Op de vensterbank zelf verlijm je een reststuk dat net iets breder is dan de gevel. Vergeet niet om ook hier overal de uitzetvoeg te respecteren! Indien nodig zaag je ook het paneel boven het raam bij in de lengte.
Controleer zeker of de panelen aan beide kanten van een doorbreking, zoals een deur, raam or poort, mooi op gelijke hoogte doorlopen. Om dat te doen, leg je een paneel over de doorbreking en kijk je of het waterpas in het verlengde van de andere panelen ligt.

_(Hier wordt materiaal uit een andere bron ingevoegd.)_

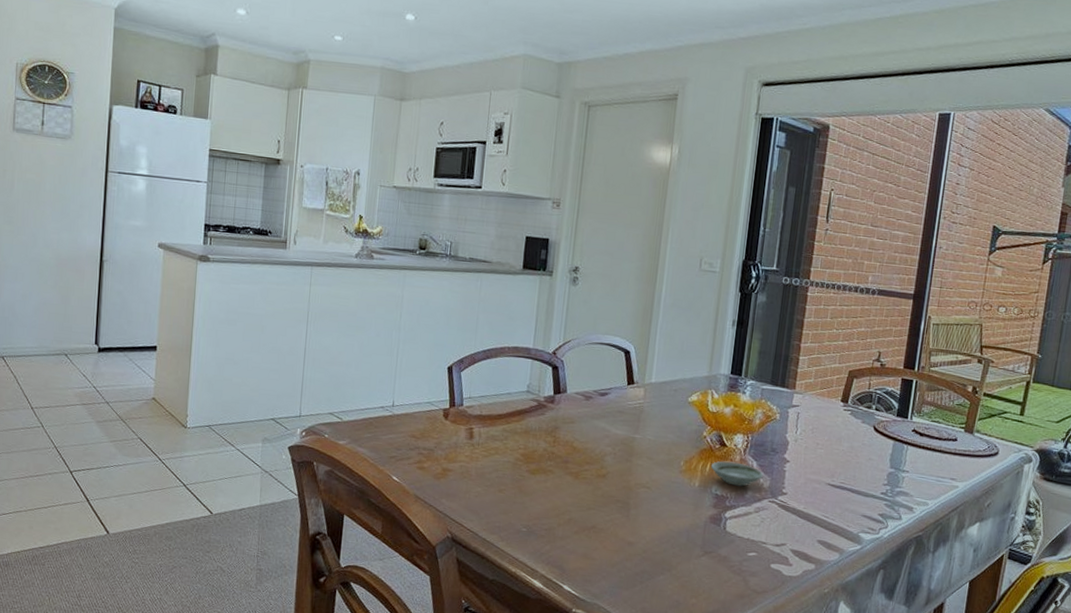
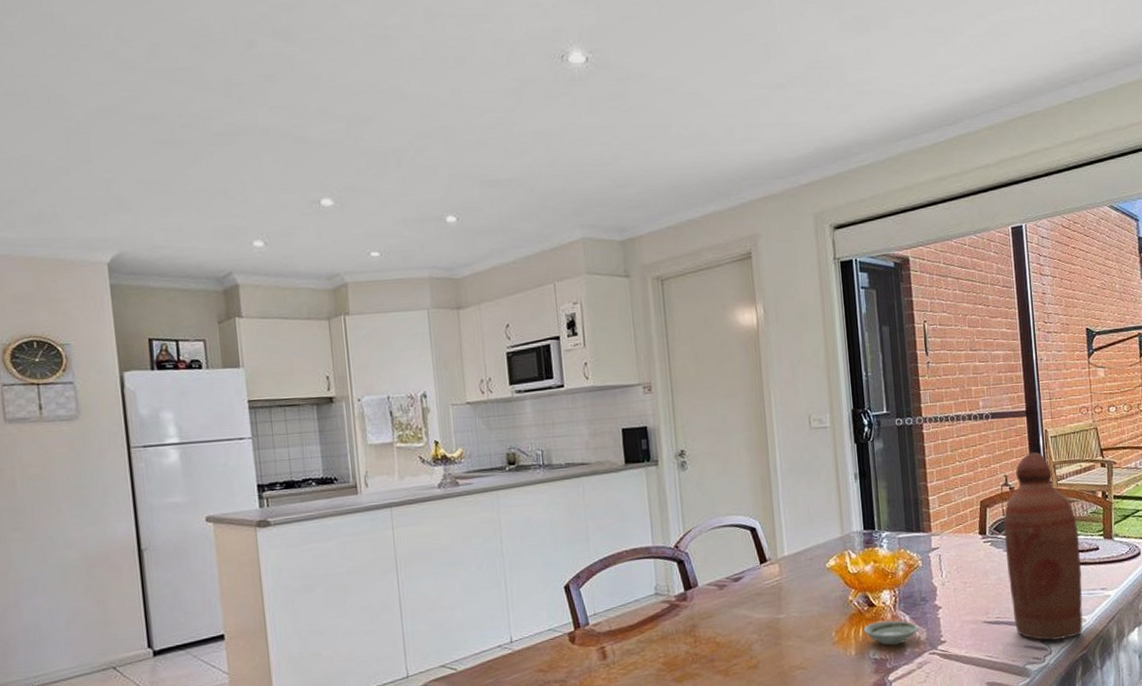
bottle: none [857,335,941,517] -> present [1004,452,1083,641]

Vergeet ook niet om de dagkanten te bedekken. Daarvoor bestaan er speciale profielen. Die zaag je op maat met een haakse slijper en lijm je tegen de wand met montagekit.
TEGEN HET DAK AAN WERKEN
Heb je een puntdak, dan moet je aan de schuine dakrand de panelen ook in de juiste hoek bijzagen. Om de hellingsgraad erop over te zetten gebruik je een verstelbare zweihaak. Daarna kun je de panelen verzagen.
Als je nog een viertal panelen van de top verwijderd bent, is het goed om al eens te kijken hoe de panelen zullen eindigen. Hou er rekening mee dat de laatste paneelstrook zo'n drie centimeter van de rand moet blijven, zodat de spouw optimaal kan ventileren.
Merk je dat je te hoog uitkomt, dan zaag je het laatste paneel bij met de decoupeerzaag. Zul je te laag uitkomen, dan schuif je de laatste panelen een halve centimeter omhoog, zodat het uiteindelijke resultaat vrij gelijkmatig blijft.
Bij de top van het dak schroef je het laatste paneel gewoon vast. De schroef wordt bedekt door een speciaal zetprofiel dat onder de dakrand komt; hiermee vermijd je dat de isolatie achter de panelen in contact komt met regenwater. Na deze laatste stap is je gevel volledig voorzien van nieuwe bekleding en straalt hij als nooit tevoren.